Saved data entries
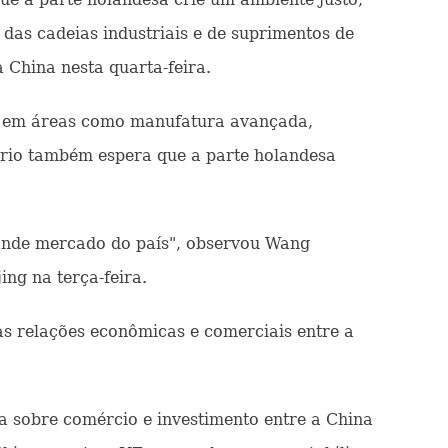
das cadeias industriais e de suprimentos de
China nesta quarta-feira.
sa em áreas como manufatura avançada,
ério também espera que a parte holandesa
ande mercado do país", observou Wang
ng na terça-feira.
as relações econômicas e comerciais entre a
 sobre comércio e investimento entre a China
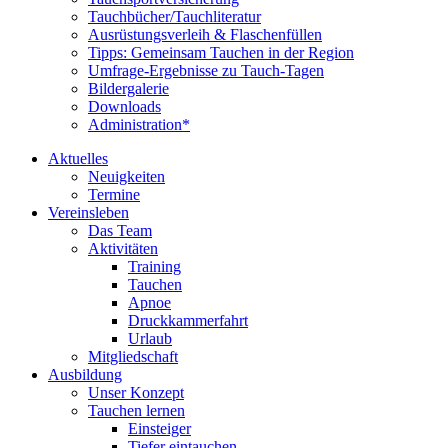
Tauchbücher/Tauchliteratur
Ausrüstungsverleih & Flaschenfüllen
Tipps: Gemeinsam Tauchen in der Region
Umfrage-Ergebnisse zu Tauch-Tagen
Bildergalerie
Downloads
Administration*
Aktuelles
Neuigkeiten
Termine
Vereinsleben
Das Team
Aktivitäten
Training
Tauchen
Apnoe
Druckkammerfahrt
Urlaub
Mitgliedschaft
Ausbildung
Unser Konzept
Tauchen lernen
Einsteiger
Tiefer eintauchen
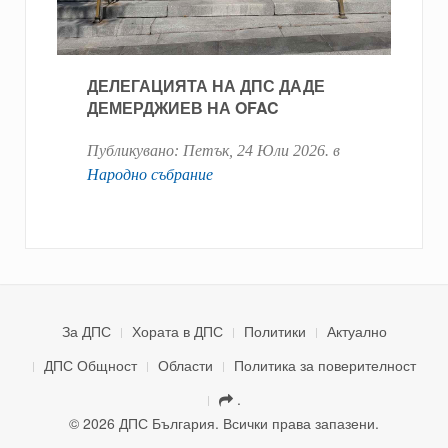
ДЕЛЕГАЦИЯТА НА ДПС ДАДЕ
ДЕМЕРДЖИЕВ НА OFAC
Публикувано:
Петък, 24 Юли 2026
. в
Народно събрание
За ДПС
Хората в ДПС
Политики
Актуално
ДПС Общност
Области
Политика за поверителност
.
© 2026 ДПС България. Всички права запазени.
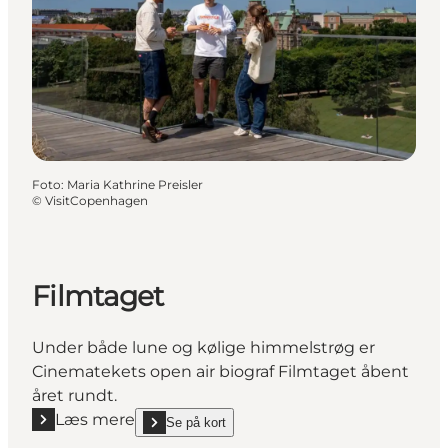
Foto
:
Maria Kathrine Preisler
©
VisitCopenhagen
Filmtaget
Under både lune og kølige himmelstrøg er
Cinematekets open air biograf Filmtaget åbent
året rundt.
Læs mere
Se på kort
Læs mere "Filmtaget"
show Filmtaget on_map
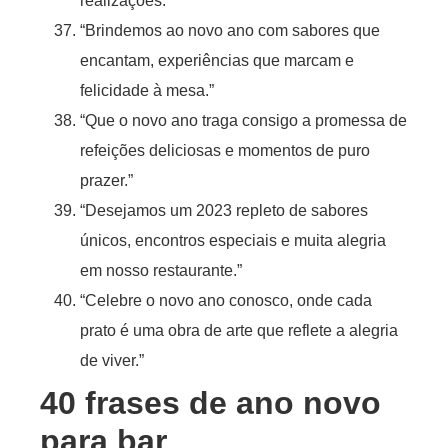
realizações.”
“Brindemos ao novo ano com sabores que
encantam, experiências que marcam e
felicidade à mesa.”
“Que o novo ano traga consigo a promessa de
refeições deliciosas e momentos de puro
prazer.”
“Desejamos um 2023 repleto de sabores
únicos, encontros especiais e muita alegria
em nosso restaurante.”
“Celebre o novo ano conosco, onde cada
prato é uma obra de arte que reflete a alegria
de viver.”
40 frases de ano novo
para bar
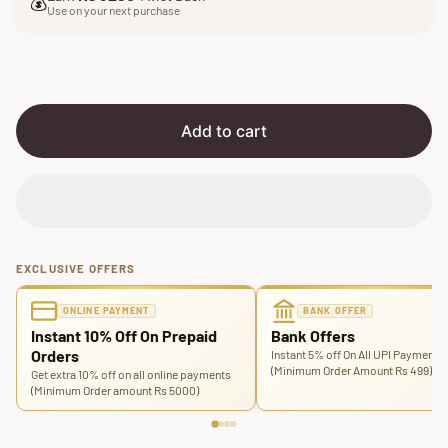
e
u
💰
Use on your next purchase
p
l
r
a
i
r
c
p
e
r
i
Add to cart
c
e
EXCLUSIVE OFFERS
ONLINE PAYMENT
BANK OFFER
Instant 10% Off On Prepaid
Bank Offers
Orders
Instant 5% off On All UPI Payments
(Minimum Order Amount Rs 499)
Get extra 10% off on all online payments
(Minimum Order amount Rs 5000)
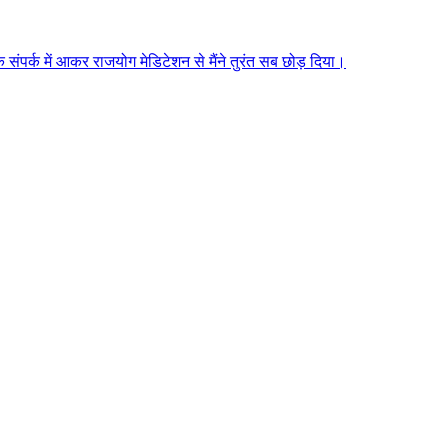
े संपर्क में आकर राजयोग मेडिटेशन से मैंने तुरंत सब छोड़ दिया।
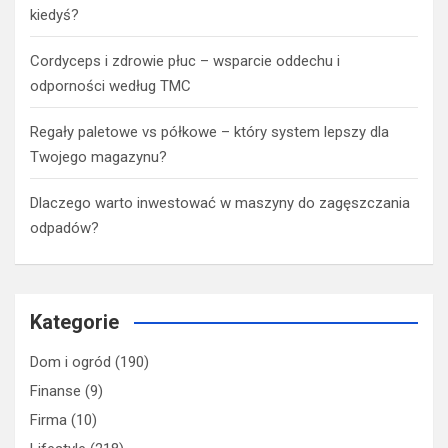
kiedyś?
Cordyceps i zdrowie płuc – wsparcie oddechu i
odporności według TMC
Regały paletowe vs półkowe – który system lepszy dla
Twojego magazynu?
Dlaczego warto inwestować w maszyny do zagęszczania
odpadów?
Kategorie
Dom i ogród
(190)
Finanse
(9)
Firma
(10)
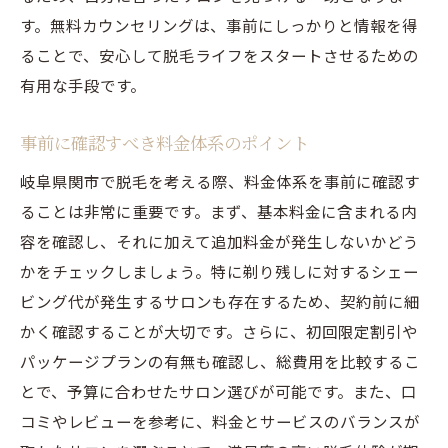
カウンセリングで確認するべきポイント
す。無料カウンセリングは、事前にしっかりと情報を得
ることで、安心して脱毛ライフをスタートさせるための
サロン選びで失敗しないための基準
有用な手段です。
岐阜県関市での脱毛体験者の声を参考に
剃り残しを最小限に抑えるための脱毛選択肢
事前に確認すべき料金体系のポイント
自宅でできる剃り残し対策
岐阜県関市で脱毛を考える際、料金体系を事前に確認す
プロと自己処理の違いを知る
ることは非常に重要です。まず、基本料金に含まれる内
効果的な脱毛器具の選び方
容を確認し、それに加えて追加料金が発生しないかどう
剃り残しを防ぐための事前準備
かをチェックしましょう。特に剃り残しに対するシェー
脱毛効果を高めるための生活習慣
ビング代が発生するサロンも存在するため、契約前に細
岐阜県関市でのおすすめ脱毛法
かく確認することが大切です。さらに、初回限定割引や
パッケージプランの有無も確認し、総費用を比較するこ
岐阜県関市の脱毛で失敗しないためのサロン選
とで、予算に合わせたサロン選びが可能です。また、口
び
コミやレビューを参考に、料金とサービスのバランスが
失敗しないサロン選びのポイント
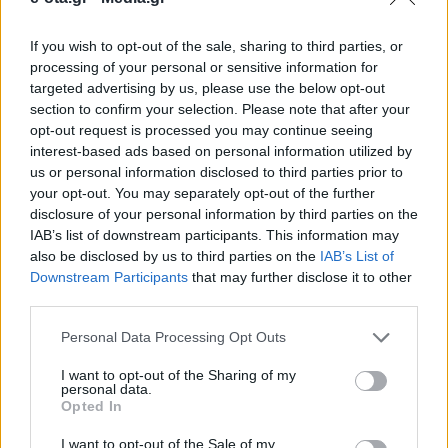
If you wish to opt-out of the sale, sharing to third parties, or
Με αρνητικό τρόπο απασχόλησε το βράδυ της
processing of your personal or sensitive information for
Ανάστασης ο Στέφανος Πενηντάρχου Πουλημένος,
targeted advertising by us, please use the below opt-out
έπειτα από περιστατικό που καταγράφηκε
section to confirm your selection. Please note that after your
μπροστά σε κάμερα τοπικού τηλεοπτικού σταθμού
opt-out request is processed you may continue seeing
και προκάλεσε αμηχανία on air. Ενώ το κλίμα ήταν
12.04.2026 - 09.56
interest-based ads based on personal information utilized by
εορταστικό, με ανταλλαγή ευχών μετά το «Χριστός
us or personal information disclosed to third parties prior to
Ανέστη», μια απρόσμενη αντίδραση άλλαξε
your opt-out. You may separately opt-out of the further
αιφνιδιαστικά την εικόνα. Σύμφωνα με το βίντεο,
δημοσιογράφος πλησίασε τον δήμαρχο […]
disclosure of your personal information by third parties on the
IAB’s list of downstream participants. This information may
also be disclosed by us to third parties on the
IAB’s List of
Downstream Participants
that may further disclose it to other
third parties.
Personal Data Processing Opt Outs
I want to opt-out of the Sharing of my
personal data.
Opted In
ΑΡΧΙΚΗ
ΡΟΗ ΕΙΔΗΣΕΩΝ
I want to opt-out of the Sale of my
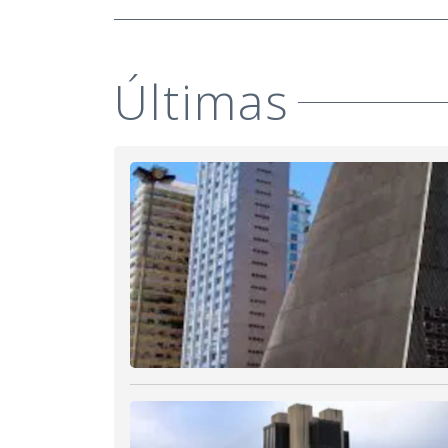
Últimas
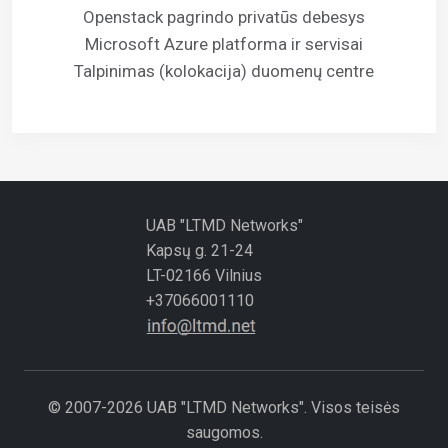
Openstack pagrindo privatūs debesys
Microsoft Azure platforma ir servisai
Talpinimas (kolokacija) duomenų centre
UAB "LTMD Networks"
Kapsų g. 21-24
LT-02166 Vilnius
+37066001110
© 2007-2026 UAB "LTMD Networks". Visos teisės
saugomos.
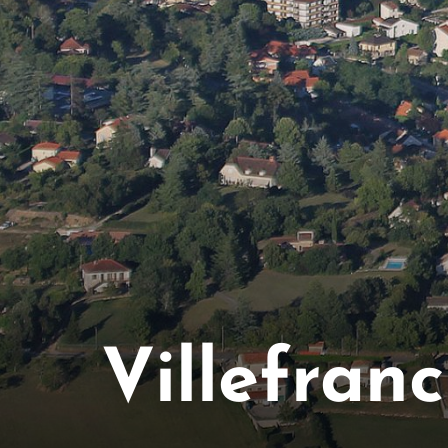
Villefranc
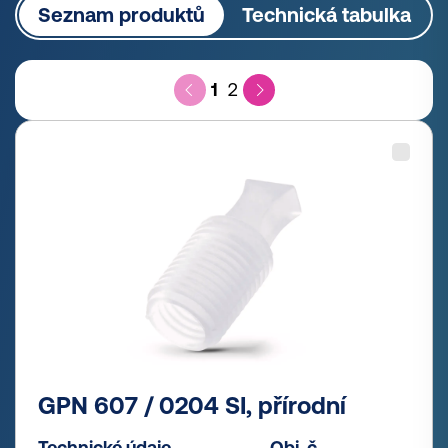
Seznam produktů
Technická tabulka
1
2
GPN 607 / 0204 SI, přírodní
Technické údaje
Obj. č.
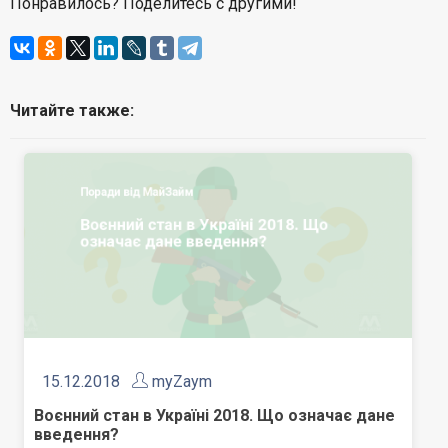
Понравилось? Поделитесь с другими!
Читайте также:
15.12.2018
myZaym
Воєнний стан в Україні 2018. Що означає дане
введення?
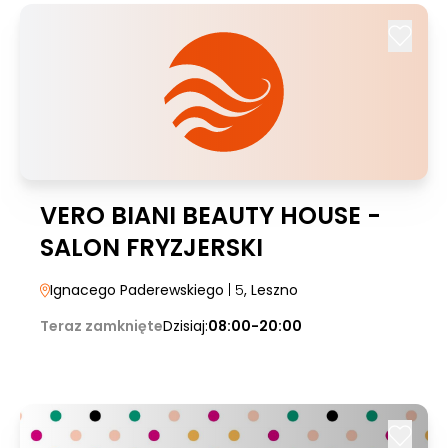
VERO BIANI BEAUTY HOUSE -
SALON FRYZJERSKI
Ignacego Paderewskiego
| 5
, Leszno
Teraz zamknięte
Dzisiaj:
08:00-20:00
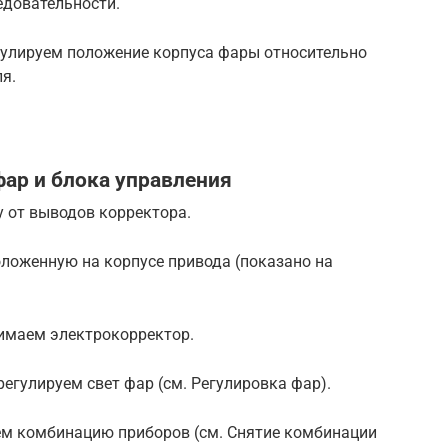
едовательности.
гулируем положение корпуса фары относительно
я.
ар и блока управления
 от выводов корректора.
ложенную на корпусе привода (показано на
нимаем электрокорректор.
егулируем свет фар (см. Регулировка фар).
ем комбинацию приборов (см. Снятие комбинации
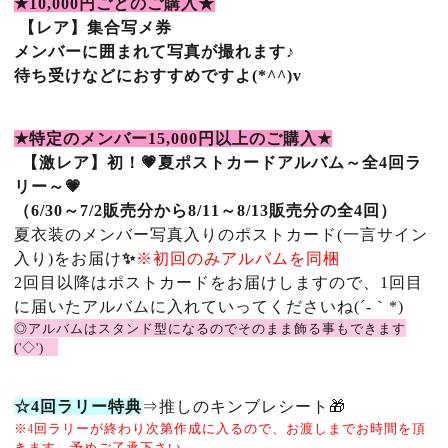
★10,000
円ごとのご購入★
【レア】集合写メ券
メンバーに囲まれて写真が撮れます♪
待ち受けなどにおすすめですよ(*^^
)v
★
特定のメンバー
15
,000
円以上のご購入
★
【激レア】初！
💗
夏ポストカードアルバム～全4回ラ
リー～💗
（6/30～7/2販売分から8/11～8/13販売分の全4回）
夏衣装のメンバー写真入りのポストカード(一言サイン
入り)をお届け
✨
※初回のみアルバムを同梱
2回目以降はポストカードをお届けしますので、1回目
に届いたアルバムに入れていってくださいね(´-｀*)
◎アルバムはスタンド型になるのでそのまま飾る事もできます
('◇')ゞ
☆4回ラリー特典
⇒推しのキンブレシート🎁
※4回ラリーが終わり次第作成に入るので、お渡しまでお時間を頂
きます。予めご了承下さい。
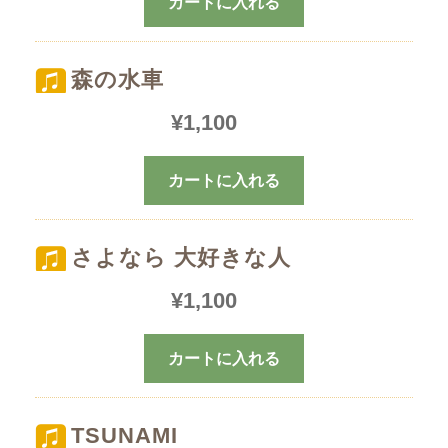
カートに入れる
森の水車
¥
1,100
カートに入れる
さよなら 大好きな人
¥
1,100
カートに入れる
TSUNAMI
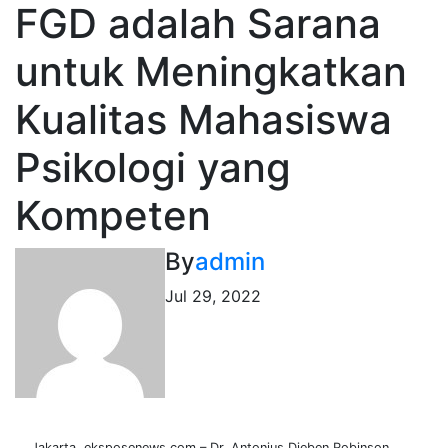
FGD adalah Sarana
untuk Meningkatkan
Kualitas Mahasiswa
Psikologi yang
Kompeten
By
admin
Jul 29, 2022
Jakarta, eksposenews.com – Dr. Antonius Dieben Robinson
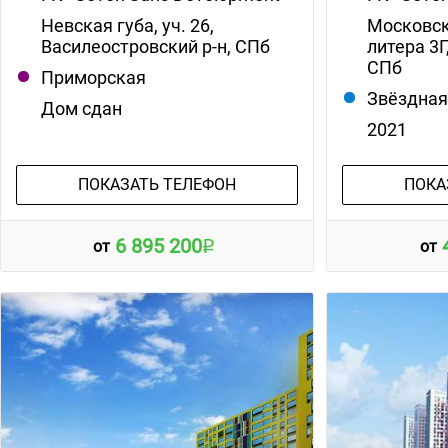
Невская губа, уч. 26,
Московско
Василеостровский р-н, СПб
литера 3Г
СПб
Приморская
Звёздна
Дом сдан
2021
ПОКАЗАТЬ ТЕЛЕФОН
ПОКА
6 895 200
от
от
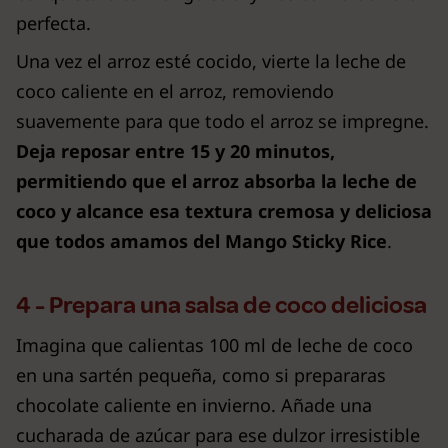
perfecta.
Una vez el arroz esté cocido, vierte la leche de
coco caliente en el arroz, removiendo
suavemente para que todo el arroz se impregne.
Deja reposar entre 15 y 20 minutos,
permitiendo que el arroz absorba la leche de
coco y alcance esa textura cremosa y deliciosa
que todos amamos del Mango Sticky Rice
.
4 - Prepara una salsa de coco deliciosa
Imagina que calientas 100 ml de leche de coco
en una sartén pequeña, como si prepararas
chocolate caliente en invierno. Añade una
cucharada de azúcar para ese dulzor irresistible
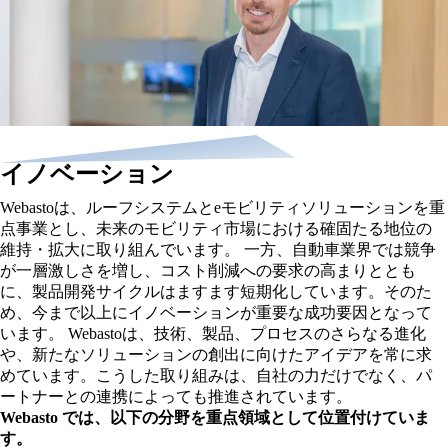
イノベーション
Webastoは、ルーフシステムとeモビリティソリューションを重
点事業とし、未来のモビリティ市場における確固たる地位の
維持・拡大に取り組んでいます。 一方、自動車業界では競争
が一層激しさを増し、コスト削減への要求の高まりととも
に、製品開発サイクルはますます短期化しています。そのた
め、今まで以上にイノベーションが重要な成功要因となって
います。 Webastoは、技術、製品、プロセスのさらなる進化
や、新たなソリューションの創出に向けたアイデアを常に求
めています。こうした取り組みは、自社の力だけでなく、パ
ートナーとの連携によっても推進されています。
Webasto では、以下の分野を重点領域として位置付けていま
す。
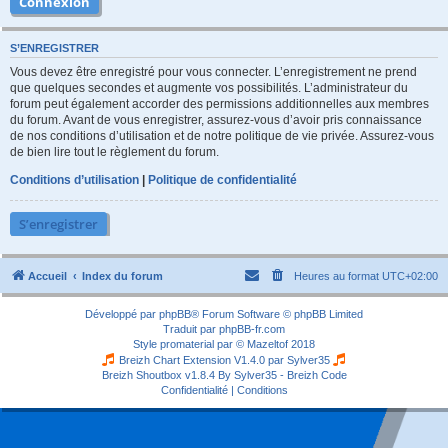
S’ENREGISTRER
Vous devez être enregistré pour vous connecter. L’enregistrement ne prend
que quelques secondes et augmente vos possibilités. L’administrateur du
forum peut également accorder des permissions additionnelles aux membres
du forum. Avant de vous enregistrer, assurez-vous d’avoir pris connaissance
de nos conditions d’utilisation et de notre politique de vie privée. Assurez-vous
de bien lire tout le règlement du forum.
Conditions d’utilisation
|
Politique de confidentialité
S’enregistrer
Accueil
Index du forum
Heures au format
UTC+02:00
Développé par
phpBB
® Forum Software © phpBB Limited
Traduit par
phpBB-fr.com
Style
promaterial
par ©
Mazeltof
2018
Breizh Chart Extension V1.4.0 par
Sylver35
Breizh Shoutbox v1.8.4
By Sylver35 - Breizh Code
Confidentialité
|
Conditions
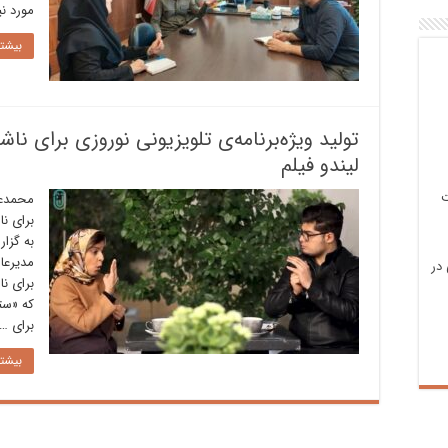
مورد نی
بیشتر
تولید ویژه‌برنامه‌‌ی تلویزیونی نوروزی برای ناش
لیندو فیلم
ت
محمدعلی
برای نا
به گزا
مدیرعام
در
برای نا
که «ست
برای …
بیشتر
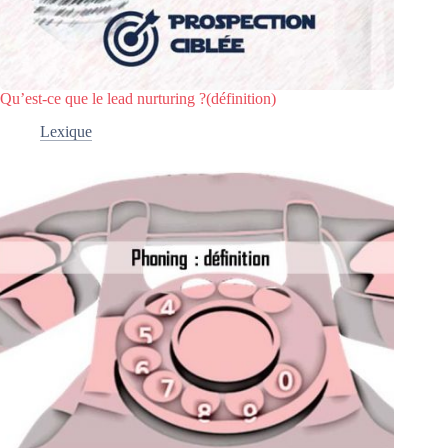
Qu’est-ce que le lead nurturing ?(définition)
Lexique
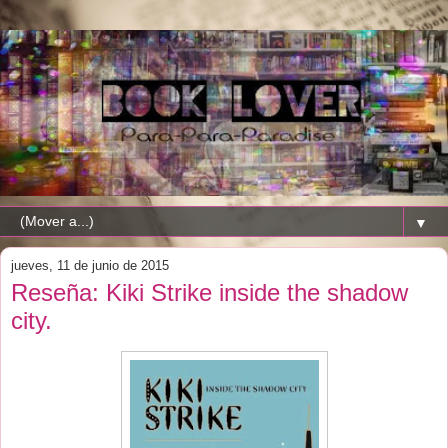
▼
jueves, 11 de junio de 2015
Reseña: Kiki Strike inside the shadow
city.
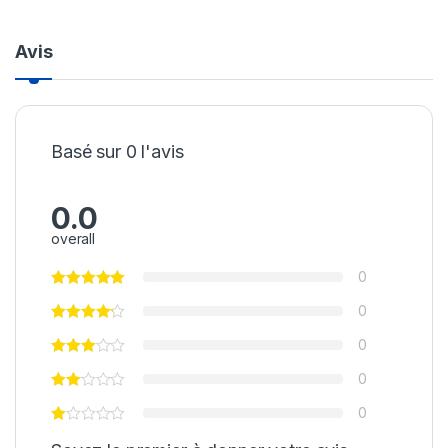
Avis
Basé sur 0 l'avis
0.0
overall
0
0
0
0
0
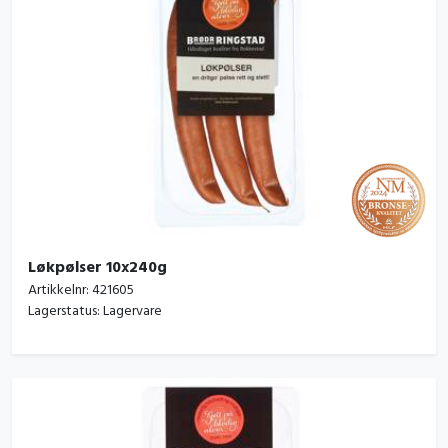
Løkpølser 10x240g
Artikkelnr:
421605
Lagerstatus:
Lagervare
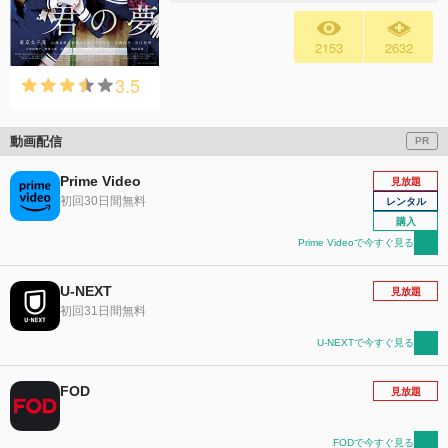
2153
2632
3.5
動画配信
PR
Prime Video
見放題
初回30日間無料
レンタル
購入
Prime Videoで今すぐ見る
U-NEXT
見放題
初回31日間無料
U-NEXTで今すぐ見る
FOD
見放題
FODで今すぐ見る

Task description = For the string "Instant", tally the lines above that contain it and give only the figure.

Exercise response = 2